Migrating 200 millions users to a cloud based identity system {Okta}. Part I

How to migrate a legacy Customer Identity and Access Management(CIAM) system with a huge data set (200 millions users) to a cloud based CIAM system like Okta a cloud based modern OpenID Connect (OIDC).

Requirements

Migrate 200 millions users from an on premise legacy CIAM to Okta cloud.
During and post migration the data must be 100% in sync in real-time and 100% backward compatible.
Migration must be completed within a month period on a live system without user experience interruption.
Okta migration must be executed via web API calls.

Challenges

Migrating 200 millions users without hiccups !!!!
HTTP API migration is limited by API speed of let’s say 10,000 calls per minute which translates into 13.89 days assuming zero issues.
Users data integrity must be maintained at all time while synchronizing the migration and updates between the current system and Okta
Multiple choke points might cause migration issues such as:

Database access issues
Network issues
Okta access issues
Cluster issues

Migration Time Calculator
API Call Rate	Unit	Data Size	Total Time	Unit
10,000	Per/Minute	200,000,000	20,000	Minutes
			13.89	Days
			1.98	Weeks

Solution

In order to migrate all users to Okta while meeting the requirements and mitigating the challenges a dual strategy solution is implemented and executed simultaneously using Just In Time (JIT) migration and Bulk/Batched migration. The JIT migration will migrate users while using the system in real and the bulk migration will X set of users as background process or thread.

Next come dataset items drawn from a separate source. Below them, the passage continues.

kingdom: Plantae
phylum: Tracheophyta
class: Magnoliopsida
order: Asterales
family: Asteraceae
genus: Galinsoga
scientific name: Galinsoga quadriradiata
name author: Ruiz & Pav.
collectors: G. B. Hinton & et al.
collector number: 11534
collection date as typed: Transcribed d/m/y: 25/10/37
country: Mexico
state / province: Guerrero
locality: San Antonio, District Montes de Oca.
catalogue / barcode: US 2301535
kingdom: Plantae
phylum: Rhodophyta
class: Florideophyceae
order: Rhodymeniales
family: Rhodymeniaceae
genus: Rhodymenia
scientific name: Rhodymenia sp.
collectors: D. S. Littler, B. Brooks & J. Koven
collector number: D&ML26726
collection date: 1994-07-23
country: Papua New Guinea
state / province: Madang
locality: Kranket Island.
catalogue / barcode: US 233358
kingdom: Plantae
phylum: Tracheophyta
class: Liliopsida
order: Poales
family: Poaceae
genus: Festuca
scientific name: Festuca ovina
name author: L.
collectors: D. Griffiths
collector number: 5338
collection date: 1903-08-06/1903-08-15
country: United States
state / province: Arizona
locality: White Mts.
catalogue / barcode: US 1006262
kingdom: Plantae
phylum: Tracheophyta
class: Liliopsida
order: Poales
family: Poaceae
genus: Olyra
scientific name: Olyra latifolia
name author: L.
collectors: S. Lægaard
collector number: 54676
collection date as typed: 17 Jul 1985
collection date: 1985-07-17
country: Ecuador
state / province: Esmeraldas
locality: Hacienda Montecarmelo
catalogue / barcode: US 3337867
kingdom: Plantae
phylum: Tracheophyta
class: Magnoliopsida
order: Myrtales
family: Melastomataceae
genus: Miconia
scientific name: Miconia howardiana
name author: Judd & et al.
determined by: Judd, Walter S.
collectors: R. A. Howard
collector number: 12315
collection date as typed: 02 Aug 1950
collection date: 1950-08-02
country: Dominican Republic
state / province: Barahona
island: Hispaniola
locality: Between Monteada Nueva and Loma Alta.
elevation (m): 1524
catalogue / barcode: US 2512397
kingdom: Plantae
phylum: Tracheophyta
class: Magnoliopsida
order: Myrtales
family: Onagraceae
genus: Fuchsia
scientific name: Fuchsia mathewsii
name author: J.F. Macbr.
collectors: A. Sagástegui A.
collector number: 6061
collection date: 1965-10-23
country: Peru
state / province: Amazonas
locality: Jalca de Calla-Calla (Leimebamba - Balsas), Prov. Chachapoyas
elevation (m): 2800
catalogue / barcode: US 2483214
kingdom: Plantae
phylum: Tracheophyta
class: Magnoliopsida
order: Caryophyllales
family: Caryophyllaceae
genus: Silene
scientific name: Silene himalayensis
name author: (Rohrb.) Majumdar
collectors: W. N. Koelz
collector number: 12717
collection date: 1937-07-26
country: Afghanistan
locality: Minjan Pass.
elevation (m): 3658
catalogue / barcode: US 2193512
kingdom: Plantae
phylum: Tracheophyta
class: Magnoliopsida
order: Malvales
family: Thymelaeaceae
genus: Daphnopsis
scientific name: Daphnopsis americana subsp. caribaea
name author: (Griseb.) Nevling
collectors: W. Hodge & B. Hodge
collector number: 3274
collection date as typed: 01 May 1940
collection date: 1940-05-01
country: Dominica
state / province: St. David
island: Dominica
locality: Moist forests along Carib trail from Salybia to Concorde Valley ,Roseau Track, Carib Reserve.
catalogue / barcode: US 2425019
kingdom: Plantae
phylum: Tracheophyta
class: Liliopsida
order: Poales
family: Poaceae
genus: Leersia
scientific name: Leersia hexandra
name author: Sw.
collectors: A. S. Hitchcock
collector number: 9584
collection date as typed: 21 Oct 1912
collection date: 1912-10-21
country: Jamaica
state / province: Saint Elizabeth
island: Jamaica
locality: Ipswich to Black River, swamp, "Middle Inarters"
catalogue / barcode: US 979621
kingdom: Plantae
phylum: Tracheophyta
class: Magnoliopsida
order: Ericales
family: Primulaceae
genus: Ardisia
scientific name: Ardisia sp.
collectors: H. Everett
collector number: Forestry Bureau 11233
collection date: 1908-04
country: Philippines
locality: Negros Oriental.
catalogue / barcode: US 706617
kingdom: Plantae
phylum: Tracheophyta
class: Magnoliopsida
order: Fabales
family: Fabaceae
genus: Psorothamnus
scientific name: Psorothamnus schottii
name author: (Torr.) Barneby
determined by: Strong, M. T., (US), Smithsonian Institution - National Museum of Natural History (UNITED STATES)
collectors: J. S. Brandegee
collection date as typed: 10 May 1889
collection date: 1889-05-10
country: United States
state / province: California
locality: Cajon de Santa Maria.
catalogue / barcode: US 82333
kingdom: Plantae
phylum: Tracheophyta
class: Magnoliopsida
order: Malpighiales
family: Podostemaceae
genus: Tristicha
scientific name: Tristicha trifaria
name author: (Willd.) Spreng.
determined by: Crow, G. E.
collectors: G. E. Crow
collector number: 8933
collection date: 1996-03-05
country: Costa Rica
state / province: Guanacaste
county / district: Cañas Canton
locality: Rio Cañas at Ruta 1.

The migration process or user registration to Okta requires at least 3 mandatory fields

Login: the username.
Primary email: for password recovery and MFA
Password: as credentials other type of credentials could be used but for the sake of simplicity let’s assume password for the time being
UUID: this field is optional but nice to have as a user domain agnostic opaque identifier to correlate between Okta and external systems or vice versa.

JIT migration

JIT migration is often called lazy migration or on demand migration, it is quite simple and straightforward. The migration is triggered when the user becomes active within the system. The user activity is detected when the user login for the first time after enabling JIT or register for the first time.

Bulk/Batch migration

Bulk migration is a background process that extracts X number of users from the legacy system and migrates them to Okta domain via API calls. The process repeats itself by extracting X number of users again and again unttill all the users are migrated to Okta.